Le vol de Sara de Lorenzo Farina, Fatatrac, 14,90 euros
Destination Auschwitz de Frediano Sessi
Henryk Mandelbaum, Otto Wolken et Luigi Ferri sont quelques-uns des protagonistes de ce récit dramatique qui raconte les atrocités d’Auschwitz. Mandelbaum faisait partie du Sonderkommando ; Wolken, un médecin, a essayé de soigner les prisonniers sans médicaments, et Ferri, l’un des rares enfants survivants, a trouvé espoir et force dans son sourire, grâce à la protection du docteur Wolken. A travers les témoignages de ces survivants et d’autres, l’auteur reconstitue, avec une rigueur historique, les phases qui ont conduit Hitler et les nazis à mettre en œuvre le projet fou de « purification raciale » qui a abouti à la Shoah.
Destination Auschwitz de Frediano Sessi, garçons Einaudi, 12,00 euros
L’Ogre en bas, d’Olivier Dupin, illustrations de Barroux
Sarah et sa sœur vivent paisiblement jusqu’à ce que la ville soit envahie par les drapeaux nazis. Les Juifs ne peuvent plus circuler librement et lorsque leurs parents sont arrêtés, les filles sont laissées seules. Au moment où les soldats approchent, apparaît l’inattendu “Ogre” de l’étage inférieur qui, loin d’être cruel comme tout le monde le croit, les cache dans sa barbe pour les sauver. Un livre illustré qui propose une vision émouvante et adaptée aux enfants d’une période historique dramatique, soulignant l’importance du courage et de la solidarité.
L’ogre d’en bas d’Olivier Dupin, Oeuf Noir, 18,50 euros
Les pierres d’achoppement par Federico Gregotti
Gunter Demnig, sculpteur au look de cow-boy, a créé le plus grand monument répandu en Europe : les pierres d’achoppement. Ces petits blocs de béton dotés de plaques de laiton sont placés devant les maisons des victimes des persécutions nazies-fascistes. Chaque pierre porte le nom d’une personne arrachée à sa vie, racontant son histoire. Ce livre, conçu pour les enfants à partir de 9 ans, combine l’art et l’histoire pour nous aider à comprendre le passé et inspirer l’avenir.

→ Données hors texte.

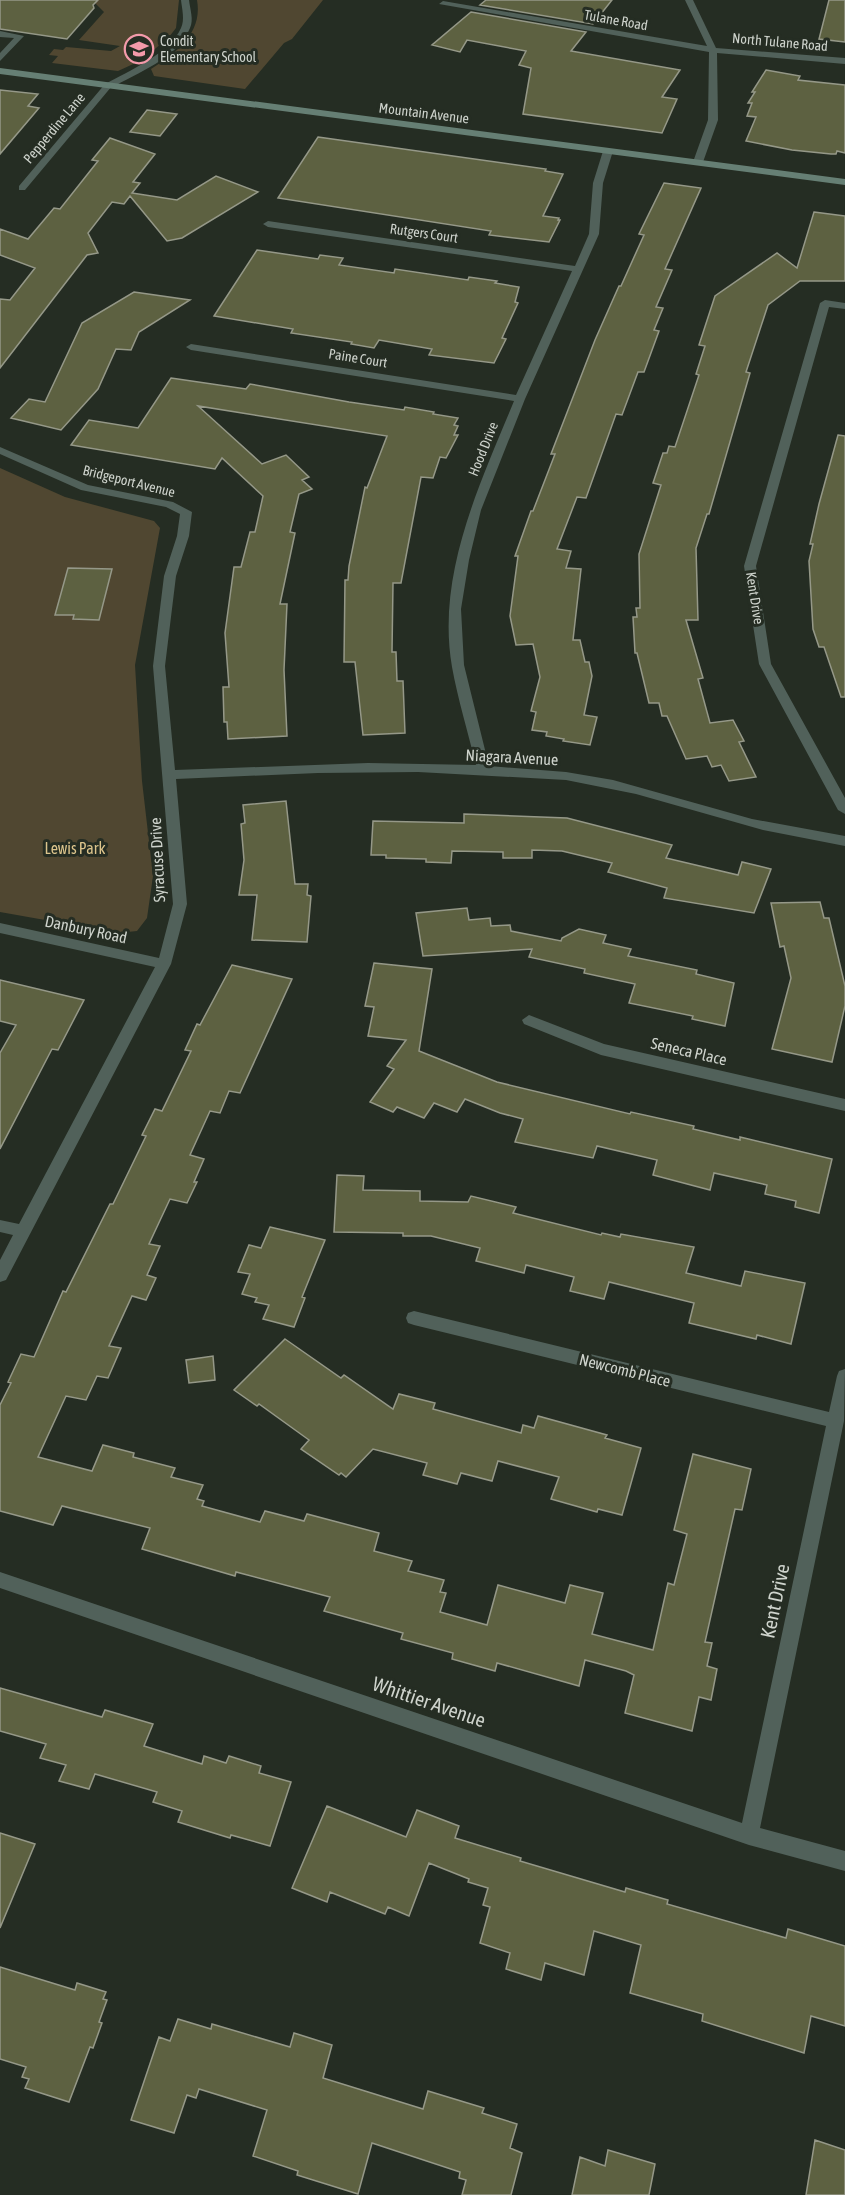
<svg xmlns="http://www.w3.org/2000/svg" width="845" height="2195" font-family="'Asap Condensed',sans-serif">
  <rect width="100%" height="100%" fill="#252d23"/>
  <!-- green -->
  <path fill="#504731" d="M98 0H179L176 28 169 37 142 60 118 71 52 63 58 56 49 55 54 49 63 50 66 47 111 51 120 46 79 40 104 12 95 3Z
    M197 0H323L292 39 284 43 245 89 154 76 151 69C176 53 203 33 197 0Z
    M0 468 65 497 154 521 160 528 135 665 142 781 153 876 147 918 137 931 118 933 0 912Z"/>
  <!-- building -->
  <path fill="#5d6141" stroke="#959888" stroke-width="1.5" d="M0 0H98L93 5 94 8 67 39 0 29Z
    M486 0H612L593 24 480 5Z
    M829 0H845V42L819 39Z
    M471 12 586 32 571 51 680 70 662 97 677 99 662 133 523 114 531 68 519 65 526 51 467 40 460 52 432 45Z
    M766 70 800 76 798 80 845 85V153L837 151 836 154H831L792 150 746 141 756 117 747 116 752 103H748L755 92H752Z
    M0 90 38 94 28 106 39 108 0 154Z
    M147 110 177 114 160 136 130 132Z
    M318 137 546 169 545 171 563 174 543 216 559 218 558 220H560L549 242 489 235 491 231 278 198Z
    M110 138 155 154 133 182 140 183 132 193 177 200 216 176 258 192 182 238 167 241 130 196 124 204 112 202 88 233 98 253 87 255 0 368V299L10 300 35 268 0 255V229L28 239 54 208 60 209 98 161 92 160Z
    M664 183 701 188 665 269 672 270 656 307 663 308 654 330 659 331 644 372H638L622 415 616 414 586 498 577 497 557 549 571 551 566 568 581 569 573 640H580L585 662H589L592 676 584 715 597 717 590 745 563 741 564 739 546 736 547 732 532 730 536 712 531 711 540 677 533 644 516 645 510 616 518 556H515L531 511H533L555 454H551L595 340 619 286H621L644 235 639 234Z
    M814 212 845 216V281H800L768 305 746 372 750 373 709 514H707L696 548 698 620H686L703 678 698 679 710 723 733 720 744 741 739 742 756 777 729 781 721 765 712 767 707 756 686 759 667 716H662L659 703H649L637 653H635L633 617H637L636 608H640L639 554 661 485 653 483 663 453H667L669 446 675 447 699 375 696 374 705 346 699 345 715 296 777 253 797 268Z
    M257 250 318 259 320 255 343 258 339 265 394 273 395 269 468 280 469 277 497 281 495 283 519 287 515 302 518 303 502 338 506 339 494 363 429 355 432 349 379 340 374 348 351 344 352 342 291 333 293 329 214 316Z
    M134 292 190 300 139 332 131 350 116 349 98 389 61 430 11 418 29 399 45 402 82 323Z
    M171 378 246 389 250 384 349 402 404 410 405 407 434 412 433 414 458 418 454 425 458 426 454 435H458L446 458 440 457 433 478 421 477 401 583H393L392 652H396L397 681H403L405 733 363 735 355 662H344L345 580H348L349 566 365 487 367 488 387 436 198 406 262 464 286 455 309 477 302 480 312 489 299 494 290 532 295 533 280 604H287L284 670 287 736 228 739 227 722H224L223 687H229L225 633 234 567H241L250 532H255L263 496 222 458 215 469 71 445 89 420 138 428Z
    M838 435 845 436V697H841L824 647H819L813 629 809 561 813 544H810L819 504Z
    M68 568 112 569 99 620 73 619 74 615H55Z
    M286 801 295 884H308L307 895 311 896 307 942 252 940 257 895H239L244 860 241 824 245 823 243 805Z
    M464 814 567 818 672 845 666 858 738 875 742 862 771 869 754 913 664 898 667 888 608 872 612 863 562 851 532 850V858H503V852L452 851 451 863 426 862V859L386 858V855H371L373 821 464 823Z
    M820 902 824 918H829L845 986V1006L832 1062 772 1049 791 978 784 946 780 947 771 903Z
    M467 908 469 920 490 918 491 926 510 925 511 931 561 941 562 938 579 929 606 935 603 943 631 949 628 956 697 970 696 974 734 983 725 1026 692 1019 693 1016 629 1003 635 984 584 973 585 969 529 957 532 949 423 956 416 913Z
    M374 963 432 969 419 1051 497 1082 630 1114 631 1112 694 1126 693 1129 740 1140V1137L832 1159 819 1213 795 1207 796 1201 765 1194 767 1185 714 1173 710 1190 653 1175 657 1160 597 1146 593 1158 515 1142 523 1119 500 1113 465 1099 457 1112 434 1103 424 1118 397 1107 393 1112 370 1102 394 1069 387 1066 406 1040 368 1036 374 1007 365 1006Z
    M232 965 292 979 240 1093 229 1091 220 1113 210 1111 190 1155 204 1159 194 1182H197L187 1203 170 1199 149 1244 160 1246 147 1275 156 1278 146 1300 132 1296 109 1346 121 1348 108 1378 97 1376 86 1400 66 1396 38 1457 92 1471 103 1445 134 1453 133 1457 175 1468 171 1477 203 1485 197 1499 204 1501 202 1506 260 1522 265 1511 304 1521 307 1514 379 1533 374 1551 412 1561 408 1571 444 1580 440 1592 446 1593 440 1612 487 1625 498 1585 565 1603 570 1585 603 1593 592 1634 653 1650 668 1583 674 1585 687 1534 674 1530 693 1454 751 1469 742 1510 735 1509 705 1642 712 1643 707 1666 717 1669 711 1700 699 1697 692 1731 625 1713 634 1675 626 1671 585 1660 579 1686 497 1663 495 1671 452 1659 453 1653 401 1639 403 1633 324 1611 330 1597 236 1572 235 1576 142 1549 150 1528 62 1506 53 1525 0 1511V1405L11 1383 8 1382 21 1354 34 1357 63 1291 66 1292 110 1204H113L146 1136 142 1135 155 1109 162 1111 191 1051 185 1050 197 1024 200 1025Z
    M0 980 84 1000 58 1050 52 1049 0 1149V1053L16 1025 0 1021Z
    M337 1175 364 1176 363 1190 420 1191V1201L468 1202 471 1196 516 1207 513 1213 601 1235 602 1233 620 1237 621 1234 694 1247 686 1273 741 1286 745 1271 805 1283 791 1344 757 1335 756 1339 689 1323 694 1303 609 1282 604 1299 570 1291 574 1277 526 1265 524 1273 476 1261 480 1248 431 1236H403V1233L334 1232Z
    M270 1227 325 1240 302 1297 305 1298 294 1327 263 1319 269 1305 255 1302 257 1298 242 1294 250 1274 238 1272 249 1245 261 1248Z
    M285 1339 341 1378 344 1375 393 1409 399 1394 435 1403 433 1409 521 1433 523 1425 534 1428 538 1416 607 1435 605 1438 641 1448 622 1515 598 1509 597 1512 551 1499 559 1477 498 1461 492 1481 461 1473 457 1484 423 1475 427 1463 373 1449 346 1477 341 1473 339 1475 301 1449 309 1440 259 1404 257 1406 234 1390Z
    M213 1356 215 1380 189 1383 186 1360Z
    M0 1688 102 1717 105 1710 153 1724 144 1746 202 1764 204 1756 226 1763 229 1756 261 1766 259 1773 291 1782 270 1846 231 1835 230 1838 178 1822 182 1811 153 1802 157 1792 95 1774 89 1789 59 1781 66 1765 40 1758 46 1744 0 1731Z
    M327 1806 406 1837 417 1810 459 1826 455 1838 521 1858 520 1861 625 1892 626 1888 668 1900 667 1904 786 1938 788 1929 845 1946V2026L811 2016 804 2053 702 2021 703 2014 630 1993 641 1945 594 1931 584 1975 545 1963 541 1980 506 1969 510 1953 480 1943 490 1907 483 1905 488 1888 468 1882 469 1879 429 1863 409 1916 388 1907 385 1914 330 1892 327 1902 292 1888Z
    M0 1833 35 1844 0 1928Z
    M0 1967 75 1990 77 1983 106 1992 103 1999 107 2000 99 2022 102 2023 93 2048 90 2047 69 2102 25 2088 29 2079 22 2077 26 2067 0 2059Z
    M178 2019 211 2029 212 2024 290 2047 294 2033 332 2045 323 2078 423 2109 428 2091 484 2108 482 2113 517 2124 510 2148 522 2153 511 2195H462L466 2180 459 2178 460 2172 372 2143 358 2194 297 2175 298 2171 253 2156 267 2110 199 2089 196 2098 187 2095 174 2133 131 2120 159 2037 170 2041Z
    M815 2140 845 2150V2195H806Z
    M608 2150 655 2164 649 2195H572L580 2157 605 2166Z"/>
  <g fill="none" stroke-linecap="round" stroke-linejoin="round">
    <!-- lane -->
    <path fill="#51615a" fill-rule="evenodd" d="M181 0H189C190 9 194 20 190 28 178 58 137 73 111 88H105V84C127 72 171 53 181 28 185 20 182 9 181 0Z
      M0 31 24 36 0 61V53L14 38 0 37Z"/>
    <!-- street -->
    <path fill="#51615a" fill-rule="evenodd" d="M685 0H693L716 48 845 58V64L717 53 718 120 703 162 698 165 693 162 708 120 709 52 439 4 443 1 707 46Z
      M105 84 112 86 25 190H19V186Z
      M608 148 613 151 603 183 599 234 525 399 481 510 469 560 461 609 464 665 489 766 566 772 613 780 752 819 845 836V846L763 830 636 794 566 780 418 772 318 773 176 779 187 904 171 964 6 1280 0 1282V1260L13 1235 0 1232V1220L19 1224 155 967 0 933V923L159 958 173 904 153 666 164 576 177 536 180 514 166 507 81 490 0 454V447L88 485 173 502 192 512 189 536 176 576 165 666 175 770 368 763 476 765C468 732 458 700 452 667 436 574 480 484 514 401L191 350 186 347 191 344 516 395 572 271 268 227 263 224 268 221 575 266 589 234 593 183 603 151Z
      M825 300 845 303V309L829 307 756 566 771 664 845 798V814L838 810 759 664 744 566 820 303Z
      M529 1015 604 1044 845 1099V1111L601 1055 524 1024 522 1020Z
      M414 1311 829 1412 837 1376 839 1371 845 1369 844 1421 760 1828 845 1851V1871L749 1845 0 1588V1572L742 1823 826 1426 414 1325 408 1323 406 1318 408 1313Z"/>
    <!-- secondary -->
    <path fill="#667f74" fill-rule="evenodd" d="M0 68 845 179V185L0 74Z"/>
  </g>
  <!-- icons -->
  <defs>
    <g id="school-ring" transform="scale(1.5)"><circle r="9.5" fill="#252d23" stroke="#f39aaa" stroke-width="1.5"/><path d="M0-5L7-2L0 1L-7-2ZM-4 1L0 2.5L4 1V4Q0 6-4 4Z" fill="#f39aaa"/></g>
  </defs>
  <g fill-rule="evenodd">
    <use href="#school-ring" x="139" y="49"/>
  </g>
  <g text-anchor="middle" stroke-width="6" stroke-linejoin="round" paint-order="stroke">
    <!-- far-street labels -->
    <g font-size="14" fill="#ced3cc" stroke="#252d23">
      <text transform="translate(616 20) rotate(10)" y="5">Tulane Road</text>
      <text transform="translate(780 42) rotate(5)" y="5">North Tulane Road</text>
      <text transform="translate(424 113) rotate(7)" y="5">Mountain Avenue</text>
      <text transform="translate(54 128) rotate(-50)" y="5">Pepperdine Lane</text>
      <text transform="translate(424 233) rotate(8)" y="5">Rutgers Court</text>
      <text transform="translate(358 358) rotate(9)" y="5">Paine Court</text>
      <text transform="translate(483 449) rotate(-68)" y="5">Hood Drive</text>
      <text transform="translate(129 481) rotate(14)" y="5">Bridgeport Avenue</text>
      <text transform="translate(755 598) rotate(81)" y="5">Kent Drive</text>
    </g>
    <!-- far-poi labels -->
    <g font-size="14" fill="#ced3cc" stroke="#252d23" text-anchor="start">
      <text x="160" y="46">Condit<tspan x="160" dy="16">Elementary School</tspan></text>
    </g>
    <!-- street labels -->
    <g font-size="16" fill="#ced3cc" stroke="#252d23">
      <text transform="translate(512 757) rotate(3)" y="6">Niagara Avenue</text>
      <text transform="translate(157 860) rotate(-93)" y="6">Syracuse Drive</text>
      <text transform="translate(86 929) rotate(12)" y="6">Danbury Road</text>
      <text transform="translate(689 1051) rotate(13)" y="6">Seneca Place</text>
      <text transform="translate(625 1370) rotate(14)" y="6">Newcomb Place</text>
    </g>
    <!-- park labels -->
    <g font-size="16" fill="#dcc48c" stroke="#252d23">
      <text x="75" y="854">Lewis Park</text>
    </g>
    <!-- near-street labels -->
    <g font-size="20" fill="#ced3cc" stroke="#252d23">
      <text transform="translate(775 1601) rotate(-78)" y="7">Kent Drive</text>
      <text transform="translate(429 1702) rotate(19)" y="7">Whittier Avenue</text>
    </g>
  </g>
</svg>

Les pierres d’achoppement de Federico Gregotti, Einaudi boys (série Simply Heroes), 11,00 euros
Juste un mot de Matteo Corradini, illustrations de Sonia Cuccilelli
En 1938 à Venise, Roberto est un enfant comme beaucoup d’autres, jusqu’à ce qu’on commence à le discriminer à cause de ses lunettes, symbole de diversité qui font de lui une cible. Le roman, inspiré du documentaire 1938 – Plusieurs de Giorgio Treves, raconte avec simplicité le mécanisme inhumain qui a conduit à la persécution des Juifs sous le régime fasciste.